The Business Case for a Better Patient Experience

Increasing deductibles and higher out-of-pocket payments mean patients are becoming choosier about where they receive care and who they receive it from. Patients are now savvy consumers who are often seeking a memorable experience—not just medical care. If you want patients to choose your practice from a crowded field, or recommend your facility to others, you can’t simply satisfy them—you must impress them. Improving the patient experience is a way to attract and retain loyal patients who can contribute significantly to your organization’s bottom line.

The patient experience—and opportunities to increase patient satisfaction—doesn’t begin when your patients arrive for their appointments. It begins much sooner than that, when a patient first visits your website or calls your office for information. Luckily, there are numerous ways you can craft a better patient experience, before patients even set foot in your facility.

The Role of Communication

Frequent, clear communication is one of the most important factors contributing to a positive patient experience and higher patient satisfaction. Opportunities for communication occur early in the patient journey. For example, appointment scheduling is one of the first chances you’ll have to interact with a patient. The ease of your appointment scheduling process can determine whether the patient relationship starts off on the right foot, or whether you’re immediately on the back foot.

If your facility doesn’t already offer online appointment scheduling, now is the time to consider it. Why? Approximately 80 percent of patients prefer a physician who offers online scheduling, according to a 2017 study. And it’s not only your patients who will benefit. Online scheduling can free up front desk staff time, allowing them to fully concentrate on the patients in front of them—not the ones on the phone.

After a patient schedules their appointment (either online or over the phone), make use of automated reminders to keep the communication flowing. Text message (or email) appointment reminders free staff from administrative tasks, while also limiting the no-shows that are hurting your facility’s bottom line. Statistics vary, but data shows that text message open rates are as high as 98 percent.

Increase Access to Patient Care

When you make patient safety a priority, it increases trust between patients and providers, and reduces patient stress and worry. Part of that is ensuring patients get the care they need, when and where they need it. When you keep patients waiting longer than necessary—in their opinion, not yours—it erodes that trust and increases patient anxiety about their condition. Trust is a building block of the patient experience, and there are opportunities to build that trust before a patient arrives at your facility.

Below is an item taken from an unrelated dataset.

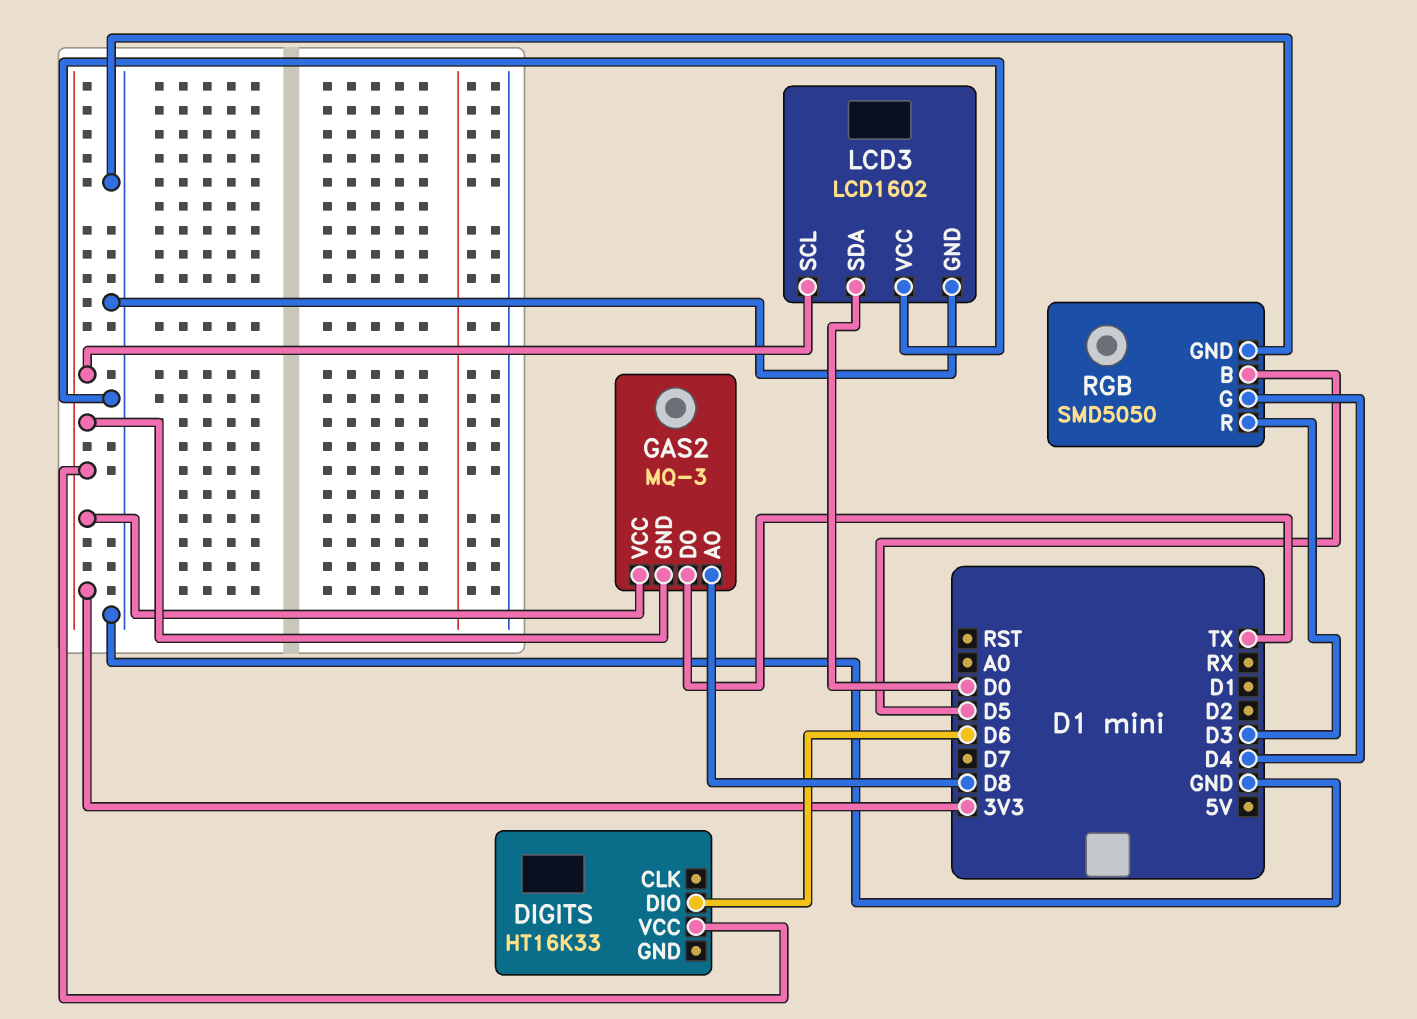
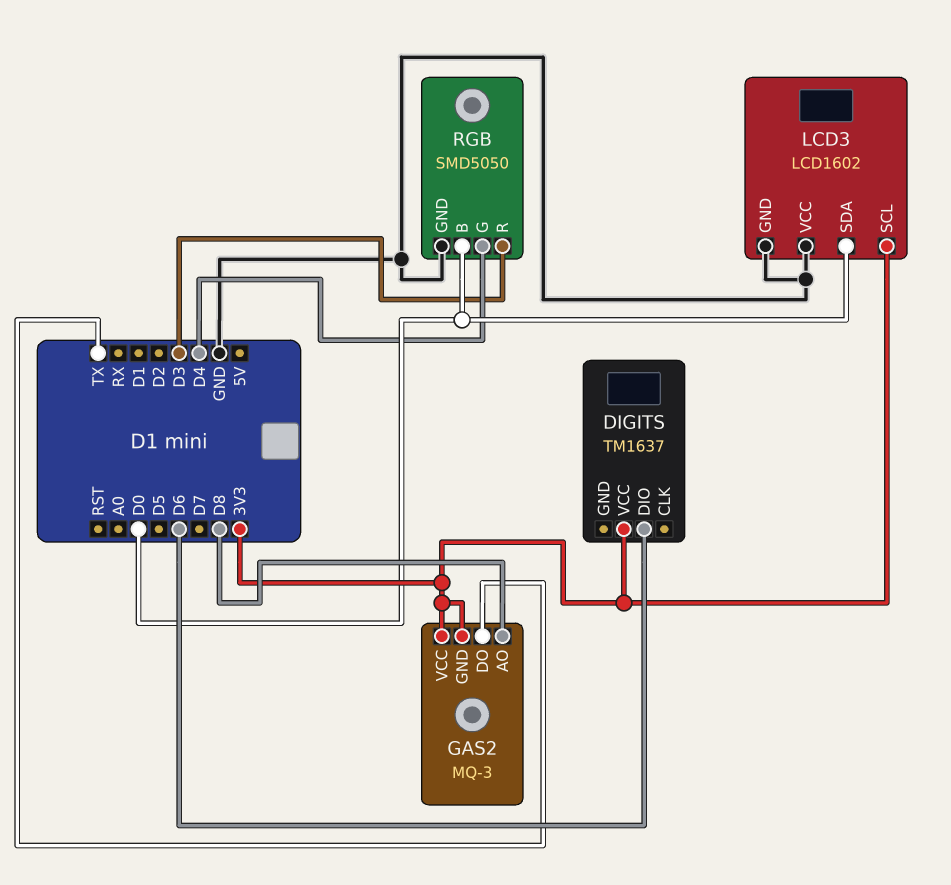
DIGITS: HT16K33 -> TM1637
RGB pin B: D5 -> D0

For facilities that handle walk-in traffic, virtual queuing—allowing the patient to reserve their place in line—can decrease both overall wait times and lobby congestion. If your facility has multiple locations, patients can also view wait times for each location, choosing the option that is most convenient for them. For your facility, virtual queuing can alert staff to incoming volume. This offers you a way to allocate staff and other resources when and where they’re needed the most.